[Tugas yang Diberikan 1] Menurut teks tentang Mbah Broto, apa alasan ia menolak mengenakan toga atau jubah pendeta?
[Tugas yang Diberikan 2] Tentukan apakah setiap pernyataan berikut sesuai dengan teks tentang Mbah Broto, lalu kutip kata-kata teks yang menjadi penentunya. (a) Mbah Broto mengenakan jubah pendeta hanya pada hari penahbisannya. (b) Mbah Broto disebut sebagai pendeta legendaris Gereja di Indonesia. (c) Senior yang tak bermoral itu berhenti naik ke mimbar.

[Teks yang Diberikan]
_ _ _ _ _ _ _

Minggu, 10 November 2024

SUDUT PANDANG MARKUS 12 :38-44, 𝗝𝘂𝗯𝗮𝗵 𝗽𝗲𝗻𝗱𝗲𝘁𝗮 𝗱𝗮𝗻 𝗸𝗼𝗹𝗲𝗸𝘁𝗲


SUDUT PANDANG MARKUS 12 :38-44, 𝗝𝘂𝗯𝗮𝗵 𝗽𝗲𝗻𝗱𝗲𝘁𝗮 𝗱𝗮𝗻 𝗸𝗼𝗹𝗲𝗸𝘁𝗲

Pdt. Brotosemedi Wirjotenojo 𝘢.𝘬.𝘢. Mbah Broto adalah pendeta legendaris yang pernah dimiliki oleh Gereja di Indonesia. Sejak hari penahbisannya sampai emeritus ia menolak mengenakan toga atau jubah pendeta. Alasannya, ia melihat sendiri ada seniornya yang tak bermoral masih saja naik ke mimbar berjubah pendeta berkhotbah soal moral.

_ _ _ _ _ _ _

[Data Tercatat]
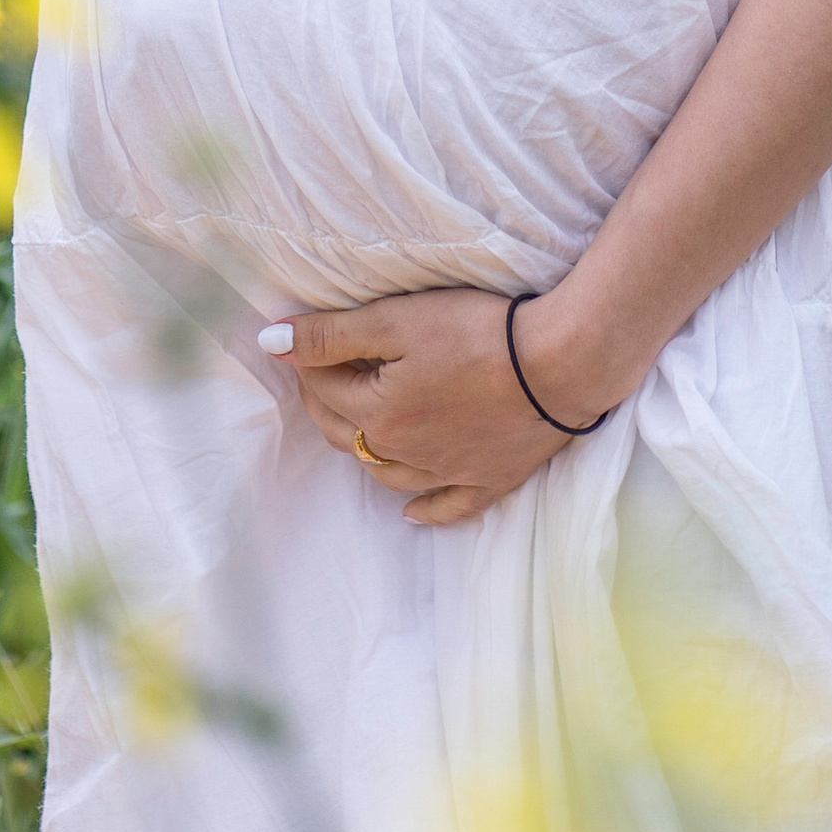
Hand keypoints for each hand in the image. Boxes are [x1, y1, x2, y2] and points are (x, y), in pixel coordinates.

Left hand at [264, 285, 603, 525]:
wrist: (561, 364)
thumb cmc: (479, 333)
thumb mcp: (397, 320)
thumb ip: (330, 335)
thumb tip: (269, 342)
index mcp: (379, 414)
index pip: (325, 390)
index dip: (309, 363)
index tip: (305, 341)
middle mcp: (406, 453)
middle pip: (347, 436)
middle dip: (326, 405)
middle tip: (321, 376)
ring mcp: (450, 473)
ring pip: (389, 474)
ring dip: (365, 453)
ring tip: (356, 429)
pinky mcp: (491, 479)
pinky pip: (448, 507)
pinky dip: (426, 510)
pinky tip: (412, 511)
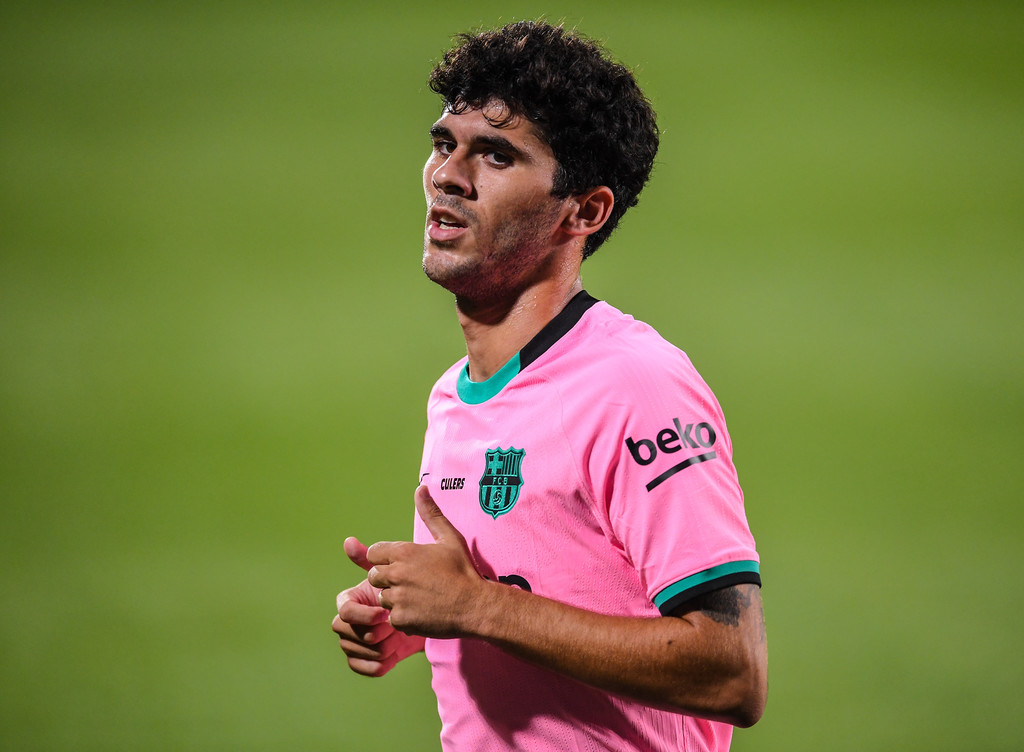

_ _ _ _ _ _ _

[Kolom Jawaban 1] Ia melihat sendiri ada seniornya yang tak bermoral masih saja naik ke mimbar berjubah pendeta berkhotbah soal moral.

[Kolom Jawaban 2]
(a) Tidak: "Sejak hari penahbisannya sampai emeritus ia menolak mengenakan toga atau jubah pendeta."
(b) Ya: "pendeta legendaris yang pernah dimiliki oleh Gereja di Indonesia"
(c) Tidak: "masih saja naik ke mimbar"